Wer auf Instagram, Tiktok und Co. unterwegs ist, bekommt schnell den Eindruck: Ich brauche Nahrungsergänzungsmittel, um gesund, fit und schlank zu sein. Doch die Gesundheitsversprechen sind dabei in aller Regel irreführend und nicht erlaubt. Wir haben Instagram-Posts von 95 Influencer:innen unter die Lupe genommen. Das Ergebnis: In allen Fällen, in denen mit Gesundheitsversprechen geworben wurde, war das aus unserer Sicht unzulässig. Die Posts verstießen unter anderem gegen die europäische Health-Claims Verordnung (HCVO), die uns Verbraucher:innen vor irreführender Werbung schützen soll. 

Welche Mittel brauche ich wirklich?

Für viele Nahrungsergänzungsmittel fehlen überzeugende wissenschaftliche Belege. Die Produkte sind im besten Fall einfach Geldverschwendung. Doch es gibt Ausnahmen – hier eine kurze Übersicht, welche Supplements durchaus sinnvoll sind:

Vitamin D – sinnvoll bei Sonnenmangel

Unser Körper bildet Vitamin D selbst, wenn Sonnenlicht auf die Haut trifft.
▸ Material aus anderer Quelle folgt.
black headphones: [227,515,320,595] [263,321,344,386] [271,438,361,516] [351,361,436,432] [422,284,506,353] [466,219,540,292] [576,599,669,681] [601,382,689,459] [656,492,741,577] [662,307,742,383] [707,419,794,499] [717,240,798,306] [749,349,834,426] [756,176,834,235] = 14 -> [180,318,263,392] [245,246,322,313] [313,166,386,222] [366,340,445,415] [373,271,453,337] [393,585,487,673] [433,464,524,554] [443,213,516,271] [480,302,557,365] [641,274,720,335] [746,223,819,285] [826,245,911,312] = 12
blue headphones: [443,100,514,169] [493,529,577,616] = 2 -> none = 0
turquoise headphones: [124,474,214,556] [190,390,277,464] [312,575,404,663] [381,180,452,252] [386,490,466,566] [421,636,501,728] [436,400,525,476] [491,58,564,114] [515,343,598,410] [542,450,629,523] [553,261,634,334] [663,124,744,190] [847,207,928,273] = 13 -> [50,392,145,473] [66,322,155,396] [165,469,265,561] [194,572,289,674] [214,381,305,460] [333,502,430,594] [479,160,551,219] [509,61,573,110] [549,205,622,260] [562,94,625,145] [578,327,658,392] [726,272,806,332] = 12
Doch wer im Winter wenig draußen ist, sich konsequent mit UV-Schutz eincremt oder aus gesundheitlichen Gründen nicht genug Sonne tanken kann, hat ein erhöhtes Risiko für einen Mangel. Das trifft auf einen großen Teil der Bevölkerung in Deutschland zu.  In solchen Fällen kann ein Vitamin-D-Präparat – nach Rücksprache mit einer Ärztin oder einem Arzt – sinnvoll sein. Ein „Mehr“ an Vitamin D hilft aber nicht automatisch. Eine Überdosierung kann sogar schaden.

Vitamin B12 – wichtig für Veganer:innen

Dieses Vitamin steckt fast ausschließlich in tierischen Lebensmitteln. Menschen, die sich rein pflanzlich ernähren, müssen Vitamin B12 dauerhaft supplementieren. Das ist medizinisch anerkannt und absolut notwendig – ein Mangel kann schwerwiegende Folgen haben. Auch Schwangere oder ältere Menschen mit Aufnahmestörungen sollten ihre Versorgung prüfen lassen.
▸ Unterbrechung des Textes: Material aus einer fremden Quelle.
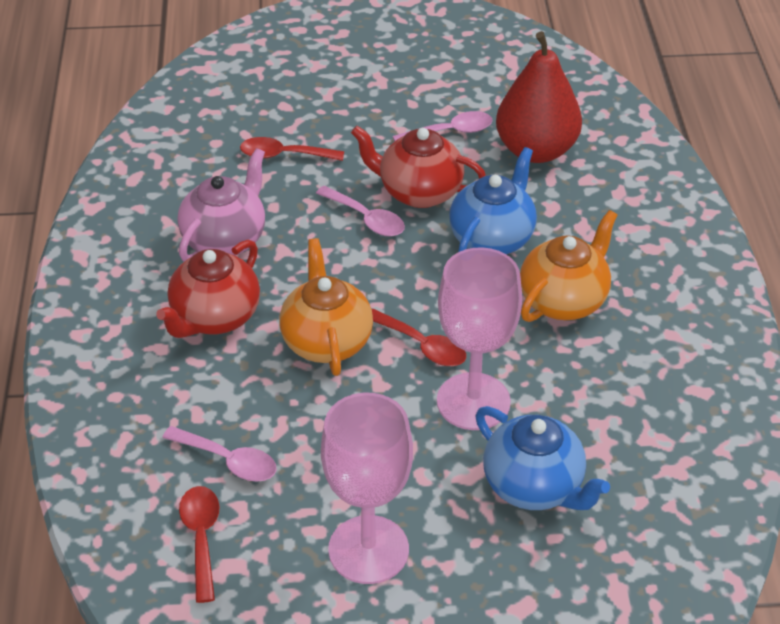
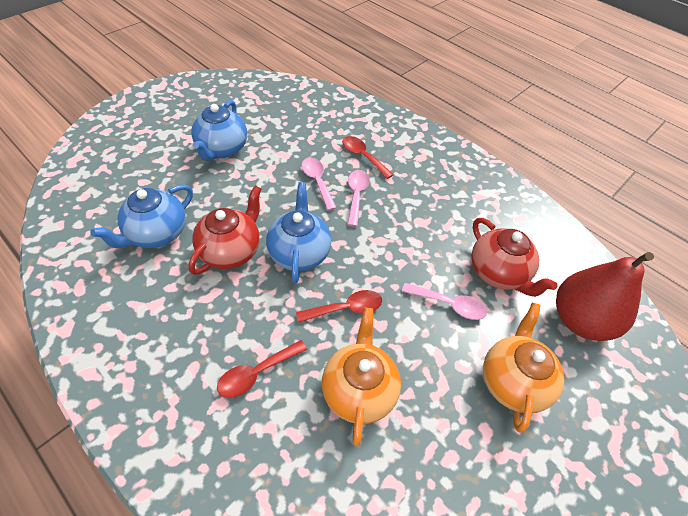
blue teapot: [449,147,537,254] [475,406,610,510] = 2 -> [91,184,193,248] [191,100,247,161] [266,182,331,284] = 3
pink goblet: [321,393,413,584] [437,247,522,430] = 2 -> none = 0
pink teapot: [178,148,265,261] = 1 -> none = 0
Folsäure – unerlässlich für Schwangere

Folsäure ist wichtig für die gesunde Entwicklung des Nervensystems beim ungeborenen Kind. Die Einnahme wird bereits empfohlen, wenn eine Schwangerschaft geplant ist – idealerweise mindestens vier Wochen vor der Empfängnis. Auch hier gilt: klarer medizinischer Nutzen.
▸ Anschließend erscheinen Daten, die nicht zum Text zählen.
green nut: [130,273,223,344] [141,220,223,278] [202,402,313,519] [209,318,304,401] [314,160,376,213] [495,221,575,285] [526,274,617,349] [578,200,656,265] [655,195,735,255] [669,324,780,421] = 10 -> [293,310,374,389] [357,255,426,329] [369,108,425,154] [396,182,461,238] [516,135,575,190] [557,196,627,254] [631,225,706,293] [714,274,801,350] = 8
Jod – jodiertes Salz verwenden

Ähnlich wie bei Vitamin D, ist auch die Versorgung mit Jod bei vielen Menschen in Deutschland laut dem Bundesinstitut für Risikobewertung (BfR) nicht ideal.  Die Empfehlung: jodiertes Speisesalz verwenden. Spezielle Jodpräparate sind darüber hinaus für gesunde Menschen ohne ärztliche Absprache nicht nötig.

Und sonst?

Für viele Präparate mit Magnesium, Zink, Eisen, Vitamin C oder pflanzlichen „Super-Wirkstoffen“ wie Ginseng, Kurkuma oder Ingwer sind die positiven Effekte oft nicht gut belegt. Dieses Zitat bringt es auf den Punkt: „Wenn Curcumin & Co. wirklich so wirksam wären, wie von Supplement-Influencerinnen und -Influencern immer behauptet wird, dann würde die Pharmaindustrie schon morgen ein Patent darauf anmelden.“ (Prof. Dr. Martin Smollich)

Unser Fazit:

Nahrungsergänzungsmittel können für bestimmte Menschen oder in bestimmten Lebensphasen wichtig sein – aber sie sind kein Ersatz für eine gesunde Ernährung. Und wer ohne ärztliche Diagnose „vorsorglich“ supplementiert, riskiert sogar Nebenwirkungen. Häufig gilt: Die Industrie macht mit überzogenen Gesundheitsversprechen Kasse – und Verbraucher:innen zahlen drauf.